● **Short exercise 1**
Count the lines in the records that contain the string "region", matching case exactly, and give only the number.

● **Source text**

# Oil 'can'



## Roger (Sep 1, 2004)

What era do thing this glass and brass oil 'can' (if that's what it's called!) belongs to? 1930s?


----------



## IRISH (Sep 2, 2004)

G'day Roger,
 I've seen those "things" before, probably 1930s give or take a decade.  Will the lid screw off ? if so whats the finish on the lip like ? (ie= ground or not).
 Odd colour of glass that one [] .


----------



## tazmainiendigger (Sep 2, 2004)

Morning Roger, It looks more like a plant mister to me.... I believe they still make these, But I agree with Irish I cant say I have seen one in that color. I can just see it being used by a fair maiden in her english garden (misting the roses) at the turn of the century.[] Have a great day..... Taz


----------



## Sam_MaineBottles (Sep 2, 2004)

I agree with Taz, a plant mister.  Definitely a unique use bottle.  Neat item!


----------



## woody (Sep 2, 2004)

Yes, I concur, it looks like a plant mister.

 http://www.bunnysattic.com/tutorials/copper_mister.html


----------



## Roger (Sep 4, 2004)

● **Short exercise 2**
Pick up the forum thread about the glass and brass oil can from the point where it stops.

● **Information shown**
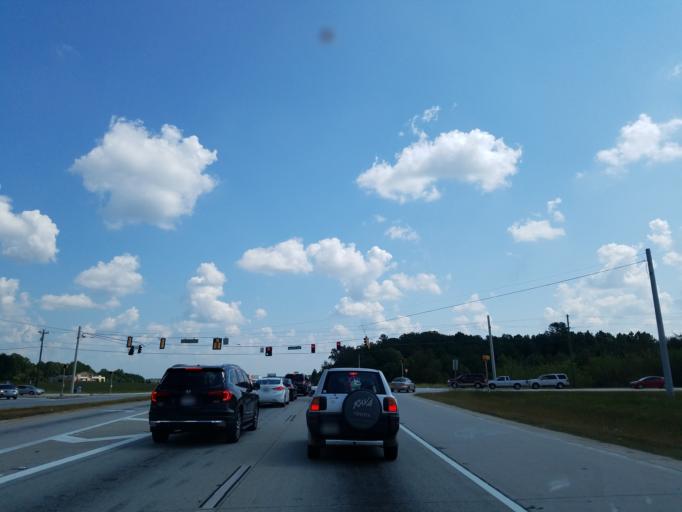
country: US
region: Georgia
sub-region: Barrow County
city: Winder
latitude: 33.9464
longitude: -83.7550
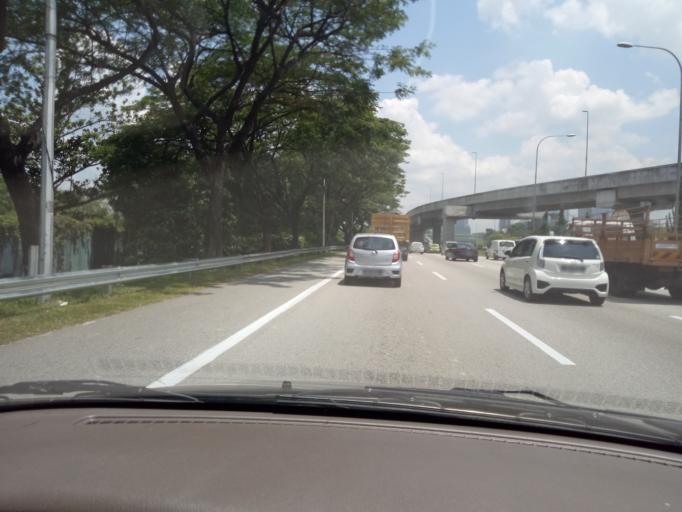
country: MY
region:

--

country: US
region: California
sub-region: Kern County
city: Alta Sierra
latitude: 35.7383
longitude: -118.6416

---

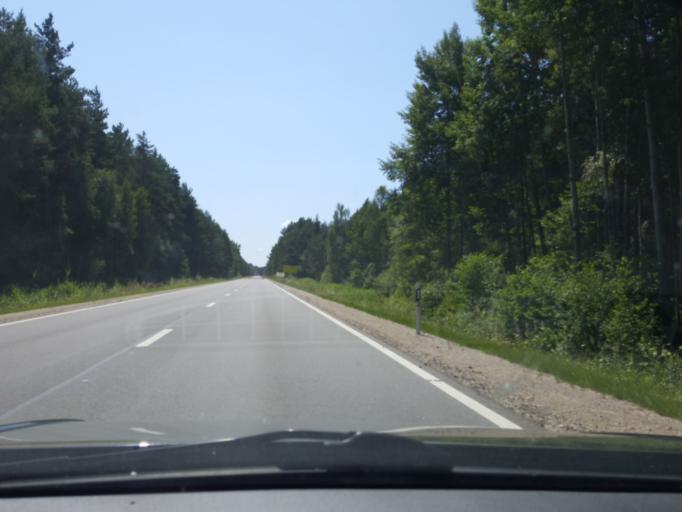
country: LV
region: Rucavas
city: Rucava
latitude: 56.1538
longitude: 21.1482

● **Task response 1**
6

● **Task response 2**
Thank you gentleman - of course it is a plant mister.  Green glass too.  It's not mine yet!


----------



## diggs (Feb 5, 2005)

I have to agree with all of you gentlemen,it certainly looks to me like a plant mister as I also have one.Mine is amber glass with floral decor.Women have an eye for these pieces.


----------



## Maine Digger (Feb 5, 2005)

Plant Mister? Come on MISTERS, and you too Cheryl, where's your imagination? That's a THROAT LUBRICATOR for opera singers![8D]


----------



## diggs (Feb 6, 2005)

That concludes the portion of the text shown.